**CONSIGNE**
Reproduisez à l'identique toutes les lignes de texte des données ci-dessous, en omettant les images.

::: DONNÉES SOURCES

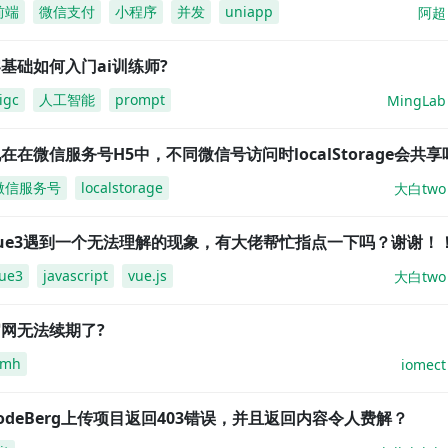
前端
微信支付
小程序
并发
uniapp
阿超
基础如何入门ai训练师?
igc
人工智能
prompt
MingLab
在在微信服务号H5中，不同微信号访问时localStorage会共享
微信服务号
localstorage
大白two
vue3遇到一个无法理解的现象，有大佬帮忙指点一下吗？谢谢！
ue3
javascript
vue.js
大白two
网无法续期了?
amh
iomect
odeBerg上传项目返回403错误，并且返回内容令人费解？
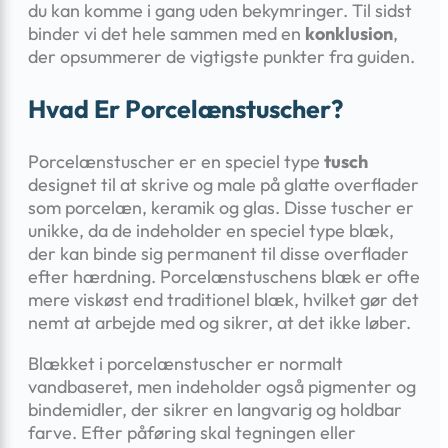
du kan komme i gang uden bekymringer. Til sidst
binder vi det hele sammen med en
konklusion
,
der opsummerer de vigtigste punkter fra guiden.
Hvad Er Porcelænstuscher?
Porcelænstuscher er en speciel type
tusch
designet til at skrive og male på glatte overflader
som porcelæn, keramik og glas. Disse tuscher er
unikke, da de indeholder en speciel type blæk,
der kan binde sig permanent til disse overflader
efter hærdning. Porcelænstuschens blæk er ofte
mere viskøst end traditionel blæk, hvilket gør det
nemt at arbejde med og sikrer, at det ikke løber.
Blækket i porcelænstuscher er normalt
vandbaseret, men indeholder også pigmenter og
bindemidler, der sikrer en langvarig og holdbar
farve. Efter påføring skal tegningen eller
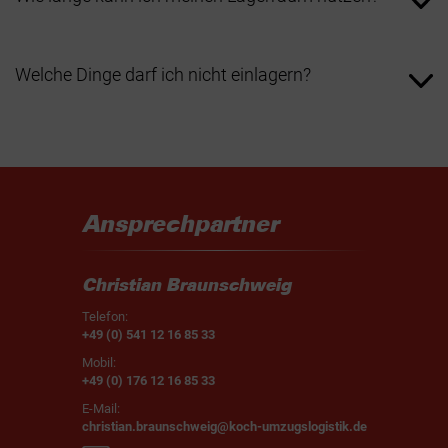
Welche Dinge darf ich nicht einlagern?
ausgeschlossen
Verderbliche Waren
Lebewesen
Ansprechpartner
Explosive, brennbare oder giftige Stoffe
Illegale oder gestohlene Gegenstände
Christian Braunschweig
Telefon:
+49 (0) 541 12 16 85 33
Mobil:
+49 (0) 176 12 16 85 33
E-Mail:
christian.braunschweig@koch-umzugslogistik.de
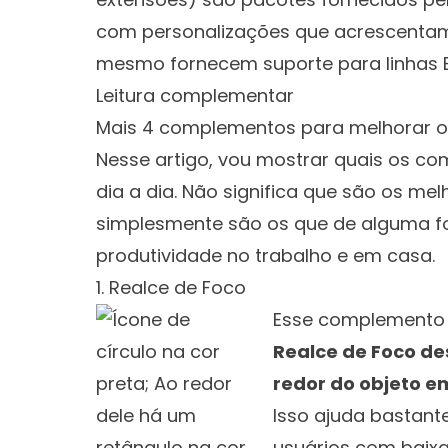
com personalizações que acrescenta
mesmo fornecem suporte para linhas Bra
Leitura complementar
Mais 4 complementos para melhorar o l
Nesse artigo, vou mostrar quais os c
dia a dia. Não significa que são os mel
simplesmente são os que de alguma f
produtividade no trabalho e em casa.
1. Realce de Foco
Esse complemento 
Realce de Foco de
redor do objeto 
Isso ajuda bastante
usuários com baixa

::::::

**RÉPONSE**
前端
微信支付
小程序
并发
uniapp
阿超
基础如何入门ai训练师?
igc
人工智能
prompt
MingLab
在在微信服务号H5中，不同微信号访问时localStorage会共享
微信服务号
localstorage
大白two
vue3遇到一个无法理解的现象，有大佬帮忙指点一下吗？谢谢！
ue3
javascript
vue.js
大白two
网无法续期了?
amh
iomect
odeBerg上传项目返回403错误，并且返回内容令人费解？
du kan komme i gang uden bekymringer. Til sidst
binder vi det hele sammen med en
konklusion
,
der opsummerer de vigtigste punkter fra guiden.
Hvad Er Porcelænstuscher?
Porcelænstuscher er en speciel type
tusch
designet til at skrive og male på glatte overflader
som porcelæn, keramik og glas. Disse tuscher er
unikke, da de indeholder en speciel type blæk,
der kan binde sig permanent til disse overflader
efter hærdning. Porcelænstuschens blæk er ofte
mere viskøst end traditionel blæk, hvilket gør det
nemt at arbejde med og sikrer, at det ikke løber.
Blækket i porcelænstuscher er normalt
vandbaseret, men indeholder også pigmenter og
bindemidler, der sikrer en langvarig og holdbar
farve. Efter påføring skal tegningen eller
Welche Dinge darf ich nicht einlagern?
ausgeschlossen
Verderbliche Waren
Lebewesen
Ansprechpartner
Explosive, brennbare oder giftige Stoffe
Illegale oder gestohlene Gegenstände
Christian Braunschweig
Telefon:
+49 (0) 541 12 16 85 33
Mobil:
+49 (0) 176 12 16 85 33
E-Mail:
christian.braunschweig@koch-umzugslogistik.de
com personalizações que acrescenta
mesmo fornecem suporte para linhas Bra
Leitura complementar
Mais 4 complementos para melhorar o l
Nesse artigo, vou mostrar quais os c
dia a dia. Não significa que são os mel
simplesmente são os que de alguma f
produtividade no trabalho e em casa.
1. Realce de Foco
Esse complemento 
Realce de Foco de
redor do objeto 
Isso ajuda bastante
usuários com baixa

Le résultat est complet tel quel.